→ 課題の内容
(A) 文書の抜粋の「d.diagonal[true] = 0」から「d = Numo::Int64.minimum(d, d_via_k)」まで(両端を含む)を書き写しなさい。その際、「d_via_k」を「via_k」に置き換えること。
(B) 文書の抜粋によると、NArrayの機能を利用すれば、ワーシャル–フロイド法の3重ループのうちどのループを書かなくてよくなるか。

→ 文書の抜粋

多次元配列NArrayの機能を利用すれば、ワーシャル–フロイド法の3重ループのうち内側2つを書かなくてよくなる。Rubyレベルの記述が減ることで計算速度も向上する。
(AtCoderのコンテストでスラスラ書けず、NArray不使用で提出してTLEに苦しんだので、きちんと纏めておくことにした。)
コード
# n頂点m辺の重み付き有向グラフを標準入力から読み込み
n, m = gets.split.map!(&:to_i)
edges = Array.new(m) { gets.split.map!(&:to_i) }
# 隣接行列を作成
d = Numo::Int64.new(n, n).fill(Numo::Int64::MAX >> 1)
d.diagonal[true] = 0
edges.each do |i, j, dist|
d[i, j] = dist if d[i, j] > dist
end
# ワーシャル–フロイド法
n.times do |k|
d_via_k = d[true, k..k] + d[k..k, true]
d = Numo::Int64.minimum(d, d_via_k)
end
# 結果(全ペアの最短経路)を出力
p d
入出力のサンプル
Wikipedia英語版の例を拝借する。(頂点の添字は0始まりに変更)

→ 表示される情報
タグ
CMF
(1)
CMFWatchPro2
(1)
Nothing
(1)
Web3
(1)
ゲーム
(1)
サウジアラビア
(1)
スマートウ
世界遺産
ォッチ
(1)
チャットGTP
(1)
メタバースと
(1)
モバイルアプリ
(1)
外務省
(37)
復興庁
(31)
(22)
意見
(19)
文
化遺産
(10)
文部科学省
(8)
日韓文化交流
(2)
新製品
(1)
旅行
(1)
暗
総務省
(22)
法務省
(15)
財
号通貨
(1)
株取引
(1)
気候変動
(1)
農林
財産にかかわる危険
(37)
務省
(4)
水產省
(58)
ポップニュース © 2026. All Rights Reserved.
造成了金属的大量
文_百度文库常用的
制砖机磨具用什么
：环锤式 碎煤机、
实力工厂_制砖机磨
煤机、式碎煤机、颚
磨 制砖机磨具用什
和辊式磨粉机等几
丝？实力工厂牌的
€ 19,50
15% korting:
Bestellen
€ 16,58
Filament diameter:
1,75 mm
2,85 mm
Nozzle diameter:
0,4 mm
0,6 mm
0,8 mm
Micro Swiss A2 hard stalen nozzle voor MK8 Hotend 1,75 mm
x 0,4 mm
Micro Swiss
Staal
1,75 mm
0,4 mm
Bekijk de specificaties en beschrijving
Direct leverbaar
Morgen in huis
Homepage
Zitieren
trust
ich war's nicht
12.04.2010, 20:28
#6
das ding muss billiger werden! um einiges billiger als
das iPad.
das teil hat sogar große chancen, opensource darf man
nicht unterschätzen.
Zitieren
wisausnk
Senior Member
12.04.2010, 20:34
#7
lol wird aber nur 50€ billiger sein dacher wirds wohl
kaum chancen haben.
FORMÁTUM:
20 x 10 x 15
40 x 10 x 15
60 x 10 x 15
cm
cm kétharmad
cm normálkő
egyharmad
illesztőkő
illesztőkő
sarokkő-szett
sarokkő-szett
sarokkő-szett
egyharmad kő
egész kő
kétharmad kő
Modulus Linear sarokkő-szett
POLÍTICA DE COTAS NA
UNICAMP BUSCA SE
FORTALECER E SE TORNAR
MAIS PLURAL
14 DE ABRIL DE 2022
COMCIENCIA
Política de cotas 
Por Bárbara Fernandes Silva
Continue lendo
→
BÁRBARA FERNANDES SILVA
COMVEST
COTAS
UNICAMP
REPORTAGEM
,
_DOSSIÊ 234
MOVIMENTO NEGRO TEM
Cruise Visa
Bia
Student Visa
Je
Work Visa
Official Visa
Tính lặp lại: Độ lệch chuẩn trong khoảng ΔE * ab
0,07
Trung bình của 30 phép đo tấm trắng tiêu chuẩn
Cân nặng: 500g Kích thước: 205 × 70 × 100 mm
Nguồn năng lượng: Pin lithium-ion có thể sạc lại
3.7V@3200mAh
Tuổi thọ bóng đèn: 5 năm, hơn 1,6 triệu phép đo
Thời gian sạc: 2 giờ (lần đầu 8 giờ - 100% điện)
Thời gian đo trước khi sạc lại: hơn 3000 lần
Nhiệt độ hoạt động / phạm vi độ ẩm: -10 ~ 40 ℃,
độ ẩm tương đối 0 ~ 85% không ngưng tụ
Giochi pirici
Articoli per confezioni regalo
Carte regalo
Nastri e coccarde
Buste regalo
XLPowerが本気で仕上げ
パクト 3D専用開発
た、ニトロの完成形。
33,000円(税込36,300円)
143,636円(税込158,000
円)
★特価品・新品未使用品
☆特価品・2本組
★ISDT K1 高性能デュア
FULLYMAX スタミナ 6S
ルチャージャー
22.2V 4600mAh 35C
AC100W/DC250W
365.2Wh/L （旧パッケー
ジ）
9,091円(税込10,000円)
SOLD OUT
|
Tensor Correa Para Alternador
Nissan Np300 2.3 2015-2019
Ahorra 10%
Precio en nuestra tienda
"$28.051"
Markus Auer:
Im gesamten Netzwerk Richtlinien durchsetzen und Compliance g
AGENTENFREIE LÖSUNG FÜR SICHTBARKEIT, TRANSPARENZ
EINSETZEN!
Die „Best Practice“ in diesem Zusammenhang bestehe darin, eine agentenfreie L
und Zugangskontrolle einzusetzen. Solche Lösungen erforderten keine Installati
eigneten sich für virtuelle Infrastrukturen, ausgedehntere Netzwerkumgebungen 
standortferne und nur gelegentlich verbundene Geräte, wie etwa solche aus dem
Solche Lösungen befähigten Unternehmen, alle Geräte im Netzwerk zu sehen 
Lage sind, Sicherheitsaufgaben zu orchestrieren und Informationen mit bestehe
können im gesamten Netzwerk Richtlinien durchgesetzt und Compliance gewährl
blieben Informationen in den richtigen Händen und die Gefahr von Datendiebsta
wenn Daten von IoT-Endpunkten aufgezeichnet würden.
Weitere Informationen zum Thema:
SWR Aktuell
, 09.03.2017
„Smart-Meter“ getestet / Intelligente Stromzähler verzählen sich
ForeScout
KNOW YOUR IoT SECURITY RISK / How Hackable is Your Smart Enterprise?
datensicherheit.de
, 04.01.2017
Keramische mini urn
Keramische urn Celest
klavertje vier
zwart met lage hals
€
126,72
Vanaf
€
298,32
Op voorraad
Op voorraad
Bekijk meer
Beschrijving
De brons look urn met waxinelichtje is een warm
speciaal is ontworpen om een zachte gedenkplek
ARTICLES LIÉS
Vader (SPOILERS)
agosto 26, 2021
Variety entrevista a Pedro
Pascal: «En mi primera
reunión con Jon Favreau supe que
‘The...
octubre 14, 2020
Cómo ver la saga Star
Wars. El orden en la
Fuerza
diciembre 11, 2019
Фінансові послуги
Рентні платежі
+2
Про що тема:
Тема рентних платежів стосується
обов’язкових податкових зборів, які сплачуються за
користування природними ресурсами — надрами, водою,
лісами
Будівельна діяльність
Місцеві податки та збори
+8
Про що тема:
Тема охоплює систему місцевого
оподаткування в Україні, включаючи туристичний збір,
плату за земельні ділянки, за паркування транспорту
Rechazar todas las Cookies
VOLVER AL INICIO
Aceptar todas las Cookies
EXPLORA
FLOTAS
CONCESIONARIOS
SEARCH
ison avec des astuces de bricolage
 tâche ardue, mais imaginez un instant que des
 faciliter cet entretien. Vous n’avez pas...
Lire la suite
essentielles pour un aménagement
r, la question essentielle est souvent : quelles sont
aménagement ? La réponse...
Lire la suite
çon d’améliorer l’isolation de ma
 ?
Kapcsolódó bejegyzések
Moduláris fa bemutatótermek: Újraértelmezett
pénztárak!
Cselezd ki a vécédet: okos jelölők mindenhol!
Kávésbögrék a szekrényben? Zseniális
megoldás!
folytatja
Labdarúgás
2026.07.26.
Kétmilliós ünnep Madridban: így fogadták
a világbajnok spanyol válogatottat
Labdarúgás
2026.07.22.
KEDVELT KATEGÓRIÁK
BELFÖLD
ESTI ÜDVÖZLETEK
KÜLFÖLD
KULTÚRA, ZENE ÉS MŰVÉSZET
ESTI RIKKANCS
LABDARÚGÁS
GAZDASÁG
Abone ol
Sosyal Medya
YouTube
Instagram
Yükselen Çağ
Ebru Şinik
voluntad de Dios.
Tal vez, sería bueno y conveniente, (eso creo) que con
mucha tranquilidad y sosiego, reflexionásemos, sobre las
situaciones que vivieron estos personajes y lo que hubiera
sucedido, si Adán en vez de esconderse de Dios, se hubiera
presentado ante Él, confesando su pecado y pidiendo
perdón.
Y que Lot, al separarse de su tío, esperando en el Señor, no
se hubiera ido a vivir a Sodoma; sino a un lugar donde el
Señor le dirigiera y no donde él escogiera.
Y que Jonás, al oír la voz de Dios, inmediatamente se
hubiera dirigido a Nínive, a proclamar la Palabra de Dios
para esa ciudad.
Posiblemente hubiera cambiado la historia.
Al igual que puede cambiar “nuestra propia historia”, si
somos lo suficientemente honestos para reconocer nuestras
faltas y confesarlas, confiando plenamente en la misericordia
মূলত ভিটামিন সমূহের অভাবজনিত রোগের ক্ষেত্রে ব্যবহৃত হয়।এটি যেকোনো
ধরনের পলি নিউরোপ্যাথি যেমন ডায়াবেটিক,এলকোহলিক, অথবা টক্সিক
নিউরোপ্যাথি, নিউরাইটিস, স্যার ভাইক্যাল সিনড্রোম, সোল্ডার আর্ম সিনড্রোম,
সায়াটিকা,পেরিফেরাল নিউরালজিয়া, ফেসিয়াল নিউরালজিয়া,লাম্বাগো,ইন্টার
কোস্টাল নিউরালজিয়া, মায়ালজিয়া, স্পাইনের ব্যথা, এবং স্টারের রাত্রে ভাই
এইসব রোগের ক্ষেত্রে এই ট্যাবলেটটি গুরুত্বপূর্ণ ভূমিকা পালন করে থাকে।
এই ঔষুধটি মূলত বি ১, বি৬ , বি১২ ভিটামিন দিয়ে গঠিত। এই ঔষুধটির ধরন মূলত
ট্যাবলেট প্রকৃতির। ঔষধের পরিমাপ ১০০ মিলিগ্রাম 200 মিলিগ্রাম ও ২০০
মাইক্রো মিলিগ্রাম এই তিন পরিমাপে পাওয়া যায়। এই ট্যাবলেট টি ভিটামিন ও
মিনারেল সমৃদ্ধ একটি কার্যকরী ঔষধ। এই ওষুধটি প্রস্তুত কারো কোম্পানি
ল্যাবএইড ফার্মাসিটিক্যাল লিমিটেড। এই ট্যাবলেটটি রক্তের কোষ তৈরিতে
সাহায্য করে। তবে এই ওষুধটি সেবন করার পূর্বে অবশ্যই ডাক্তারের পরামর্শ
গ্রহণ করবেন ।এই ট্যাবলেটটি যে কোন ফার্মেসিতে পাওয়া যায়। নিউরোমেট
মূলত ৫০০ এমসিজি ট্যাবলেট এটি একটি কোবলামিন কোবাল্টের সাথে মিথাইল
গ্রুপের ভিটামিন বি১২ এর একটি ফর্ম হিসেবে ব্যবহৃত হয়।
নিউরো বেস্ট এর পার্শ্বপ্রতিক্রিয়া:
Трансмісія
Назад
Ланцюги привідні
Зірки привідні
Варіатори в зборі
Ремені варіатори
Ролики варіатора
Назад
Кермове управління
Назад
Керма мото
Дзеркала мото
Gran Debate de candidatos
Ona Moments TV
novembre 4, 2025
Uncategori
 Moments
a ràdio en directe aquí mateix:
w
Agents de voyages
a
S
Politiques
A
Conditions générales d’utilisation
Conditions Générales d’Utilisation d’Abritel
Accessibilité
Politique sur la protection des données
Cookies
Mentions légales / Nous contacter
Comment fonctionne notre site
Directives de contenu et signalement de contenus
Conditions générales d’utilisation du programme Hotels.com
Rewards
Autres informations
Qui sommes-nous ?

→ 期待される結果
(A)
d.diagonal[true] = 0
edges.each do |i, j, dist|
d[i, j] = dist if d[i, j] > dist
end
# ワーシャル–フロイド法
n.times do |k|
via_k = d[true, k..k] + d[k..k, true]
d = Numo::Int64.minimum(d, via_k)

(B) 内側の2つのループ。